Task statement.
From the first line of the records down to the one that holds "line: (366, 423) -> (487, 619), removed", transcribe each line exactly and add nothing.

··· Given information

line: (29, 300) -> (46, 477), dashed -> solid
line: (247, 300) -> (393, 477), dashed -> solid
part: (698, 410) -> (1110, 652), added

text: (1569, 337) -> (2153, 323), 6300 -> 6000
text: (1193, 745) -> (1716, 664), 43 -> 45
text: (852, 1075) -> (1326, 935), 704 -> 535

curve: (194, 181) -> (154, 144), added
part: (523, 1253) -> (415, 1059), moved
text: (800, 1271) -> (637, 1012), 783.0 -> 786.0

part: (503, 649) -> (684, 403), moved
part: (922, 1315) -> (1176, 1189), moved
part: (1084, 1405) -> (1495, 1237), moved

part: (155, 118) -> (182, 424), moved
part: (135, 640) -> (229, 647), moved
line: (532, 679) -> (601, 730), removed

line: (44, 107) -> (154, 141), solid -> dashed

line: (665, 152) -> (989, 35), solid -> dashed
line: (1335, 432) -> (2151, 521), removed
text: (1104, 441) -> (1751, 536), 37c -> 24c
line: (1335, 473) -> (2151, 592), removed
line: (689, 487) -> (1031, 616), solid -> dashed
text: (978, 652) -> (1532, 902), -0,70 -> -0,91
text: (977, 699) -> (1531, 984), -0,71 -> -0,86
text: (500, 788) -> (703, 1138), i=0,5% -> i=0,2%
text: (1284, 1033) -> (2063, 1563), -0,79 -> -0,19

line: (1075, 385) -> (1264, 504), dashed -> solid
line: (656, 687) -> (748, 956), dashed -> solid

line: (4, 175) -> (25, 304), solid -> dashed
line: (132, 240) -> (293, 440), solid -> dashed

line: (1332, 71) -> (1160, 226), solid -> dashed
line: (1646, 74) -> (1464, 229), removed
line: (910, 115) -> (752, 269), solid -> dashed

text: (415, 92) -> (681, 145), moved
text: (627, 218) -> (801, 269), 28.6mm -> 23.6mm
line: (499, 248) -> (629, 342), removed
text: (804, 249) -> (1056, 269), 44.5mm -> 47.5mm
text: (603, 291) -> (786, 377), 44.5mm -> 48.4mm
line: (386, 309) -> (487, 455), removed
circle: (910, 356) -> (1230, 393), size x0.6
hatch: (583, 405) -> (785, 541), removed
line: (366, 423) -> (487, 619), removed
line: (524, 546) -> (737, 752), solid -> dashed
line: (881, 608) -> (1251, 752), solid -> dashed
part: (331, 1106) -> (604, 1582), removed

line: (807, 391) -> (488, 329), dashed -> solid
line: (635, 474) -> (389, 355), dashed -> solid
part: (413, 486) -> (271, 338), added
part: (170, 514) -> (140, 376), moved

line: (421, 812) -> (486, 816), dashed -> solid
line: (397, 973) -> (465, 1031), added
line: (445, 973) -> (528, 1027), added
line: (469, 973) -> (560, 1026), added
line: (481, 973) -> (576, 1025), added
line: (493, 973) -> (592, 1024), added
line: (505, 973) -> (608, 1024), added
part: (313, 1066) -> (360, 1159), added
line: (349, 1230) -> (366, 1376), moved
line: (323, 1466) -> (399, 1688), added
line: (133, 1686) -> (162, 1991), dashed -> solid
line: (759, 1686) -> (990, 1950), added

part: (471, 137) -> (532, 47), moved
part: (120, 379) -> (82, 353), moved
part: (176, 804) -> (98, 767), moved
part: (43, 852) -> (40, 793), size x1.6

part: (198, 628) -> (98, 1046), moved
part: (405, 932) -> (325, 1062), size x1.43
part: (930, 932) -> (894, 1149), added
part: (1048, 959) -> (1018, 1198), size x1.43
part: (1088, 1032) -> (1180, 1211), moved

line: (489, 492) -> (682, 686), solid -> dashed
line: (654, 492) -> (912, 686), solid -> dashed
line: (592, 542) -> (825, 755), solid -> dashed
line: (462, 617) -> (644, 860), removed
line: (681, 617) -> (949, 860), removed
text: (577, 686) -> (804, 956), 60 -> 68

······

Solved exercise.
line: (29, 300) -> (46, 477), dashed -> solid
line: (247, 300) -> (393, 477), dashed -> solid
part: (698, 410) -> (1110, 652), added

text: (1569, 337) -> (2153, 323), 6300 -> 6000
text: (1193, 745) -> (1716, 664), 43 -> 45
text: (852, 1075) -> (1326, 935), 704 -> 535

curve: (194, 181) -> (154, 144), added
part: (523, 1253) -> (415, 1059), moved
text: (800, 1271) -> (637, 1012), 783.0 -> 786.0

part: (503, 649) -> (684, 403), moved
part: (922, 1315) -> (1176, 1189), moved
part: (1084, 1405) -> (1495, 1237), moved

part: (155, 118) -> (182, 424), moved
part: (135, 640) -> (229, 647), moved
line: (532, 679) -> (601, 730), removed

line: (44, 107) -> (154, 141), solid -> dashed

line: (665, 152) -> (989, 35), solid -> dashed
line: (1335, 432) -> (2151, 521), removed
text: (1104, 441) -> (1751, 536), 37c -> 24c
line: (1335, 473) -> (2151, 592), removed
line: (689, 487) -> (1031, 616), solid -> dashed
text: (978, 652) -> (1532, 902), -0,70 -> -0,91
text: (977, 699) -> (1531, 984), -0,71 -> -0,86
text: (500, 788) -> (703, 1138), i=0,5% -> i=0,2%
text: (1284, 1033) -> (2063, 1563), -0,79 -> -0,19

line: (1075, 385) -> (1264, 504), dashed -> solid
line: (656, 687) -> (748, 956), dashed -> solid

line: (4, 175) -> (25, 304), solid -> dashed
line: (132, 240) -> (293, 440), solid -> dashed

line: (1332, 71) -> (1160, 226), solid -> dashed
line: (1646, 74) -> (1464, 229), removed
line: (910, 115) -> (752, 269), solid -> dashed

text: (415, 92) -> (681, 145), moved
text: (627, 218) -> (801, 269), 28.6mm -> 23.6mm
line: (499, 248) -> (629, 342), removed
text: (804, 249) -> (1056, 269), 44.5mm -> 47.5mm
text: (603, 291) -> (786, 377), 44.5mm -> 48.4mm
line: (386, 309) -> (487, 455), removed
circle: (910, 356) -> (1230, 393), size x0.6
hatch: (583, 405) -> (785, 541), removed
line: (366, 423) -> (487, 619), removed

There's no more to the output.